## EXERCISE DESCRIPTION
Change "uppsägningen" to "uppsägelsen" in everything from the start of the rows down through the line that contains "Blendow Lexnova", keeping all else as it is and leaving the pictures out of your answer.

## EXERCISE DATA
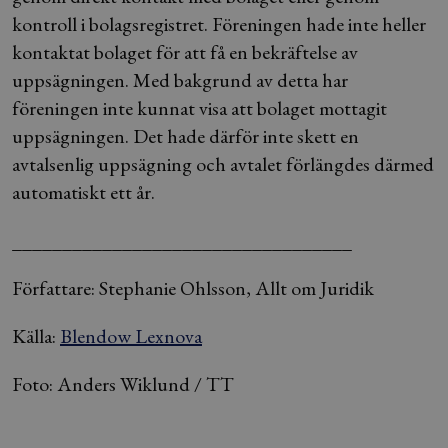
kontroll i bolagsregistret. Föreningen hade inte heller
kontaktat bolaget för att få en bekräftelse av
uppsägningen. Med bakgrund av detta har
föreningen inte kunnat visa att bolaget mottagit
uppsägningen. Det hade därför inte skett en
avtalsenlig uppsägning och avtalet förlängdes därmed
automatiskt ett år.
__________________________________
Författare: Stephanie Ohlsson, Allt om Juridik
Källa:
Blendow Lexnova
Foto: Anders Wiklund / TT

## OUTPUT FOR THIS TASK
kontroll i bolagsregistret. Föreningen hade inte heller
kontaktat bolaget för att få en bekräftelse av
uppsägelsen. Med bakgrund av detta har
föreningen inte kunnat visa att bolaget mottagit
uppsägelsen. Det hade därför inte skett en
avtalsenlig uppsägning och avtalet förlängdes därmed
automatiskt ett år.
__________________________________
Författare: Stephanie Ohlsson, Allt om Juridik
Källa:
Blendow Lexnova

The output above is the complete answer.